21日にS&P500種株価指数に採用される電気自動車(EV)のテスラも買われた。
NYダウ工業株30種(ドル)
30,069.79-148.47
S&P500種3
,691.96-7.16
ナスダック
12,519.946+55.714
NY金(ドル/トロイオンス)
1,840.00-1.10
NY原油(ドル/バレル)
45.64-0.62
円・ドル
104.04 – 104.05-0.08
【シカゴ日本株先物概況】
7日のシカゴ日経平均先物は反落した。
12月物は前週末比425円安の2万6435円で引け、7日の大取終値を135円下回った。
7日のNYダウ工業株30種平均が5営業日ぶりに反落した。新型ウイルス感染者数や入院者数の急増を受けた外出規制強化や追加経済対策への不透明感を背景に寄り付きから下落した。景気循環株に売りが広がり終日軟調に推移。ハイテク株は買われた。
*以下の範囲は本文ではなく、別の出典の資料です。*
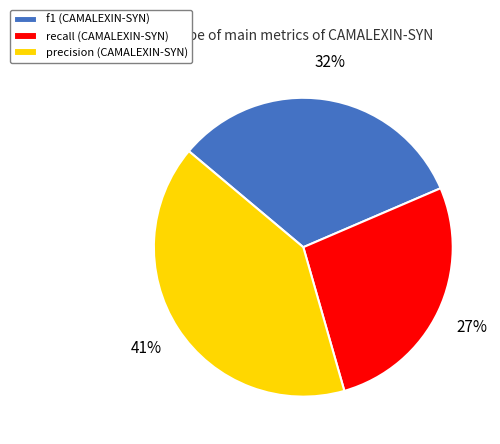

The recall slice represents 34% of the pie. True or false?

False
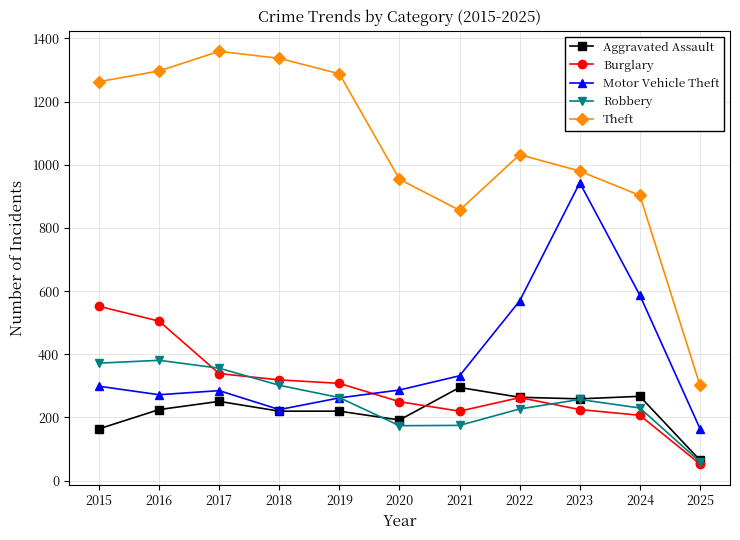

List the series in order of their peak value, lowest first.

Aggravated Assault, Robbery, Burglary, Motor Vehicle Theft, Theft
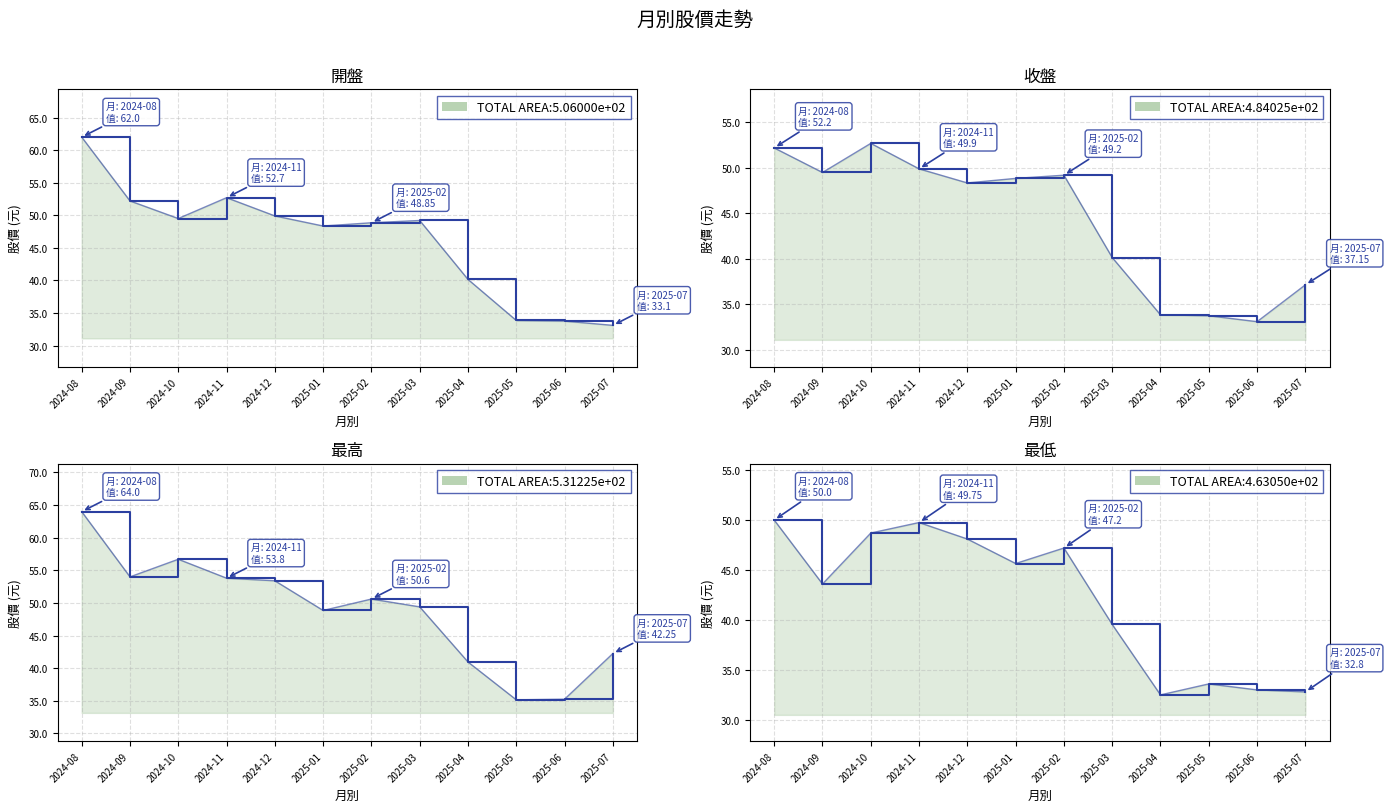

True or false: 最高 and 收盤 intersect in this chart.

False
新型コロナウイルスの感染拡大による米景気悪化への警戒感が広がり、売られた。
この日の12月物安値は2万6320円、高値は2万6950円。
シカゴ日経225先物12月限 (円建て)
26435 ( -135 )
シカゴ日経225先物12月限 (ドル建て)
26435 ( -135 )
( )は大阪取引所終値比
【欧州株式市場】
■イギリス・ロンドン株価指数
FTSE100 6555.39(+5.16)
7日のFTSE100種総合株価指数は5日続伸した。前週末の終値に比べ5.16ポイント高の6555.39で引けた。
英国と欧州連合(EU)の将来関係を巡る交渉の決裂リスクが警戒され、ポンド相場が下落した。午前は英通貨ポンド相場の大幅安が支援材料となって買われ、正午に3月上旬以来9カ月ぶりの6600台を回復した。午後に入ると利益確定売りが出たほか、英国と欧州連合(EU)の貿易交渉をめぐる悲観論を背景にジリ安となり、値を消した。
輸出関連の比重が大きい株価指数は上昇したが、米中関係の悪化が懸念され構成銘柄の6割近くは下落した。
個別銘柄では、たばこ株と医薬品株が買われた。ブリティッシュ・アメリカン・タバコ(BAT)は4%超上げた。金銀生産大手のポリメタル・インターナショナルは、金価格の上昇に伴い買いに転じた。包装のDSスミスは、アナリストが株価目標を引き上げたことが好感され買われた。
一方、銀行株は売られ、なかでもロイズ・バンキング・グループの下げが目立った。住宅建設のバークリー・グループは7%超下げた。外食・ホテル大手ウィットブレッドは4.1%安だった。
■ドイツ・フランクフルト株価指数
DAX 13271.00(-27.96)
7日のドイツ株式指数(DAX)は反落した。終値は前週末と比べて27.96ポイント安の1万3271.00だった。
米政府が一部の中国当局者に新たに制裁を課す準備を進めていると伝わり、両国関係の悪化懸念から欧州各国とも売りが広がった。
個別では、タイヤのコンチネンタルとドイツ銀行が売られた。素材メーカーのコベストロは上昇した。アナリストが株価目標と投資判断を引き上げたことなどが好感された。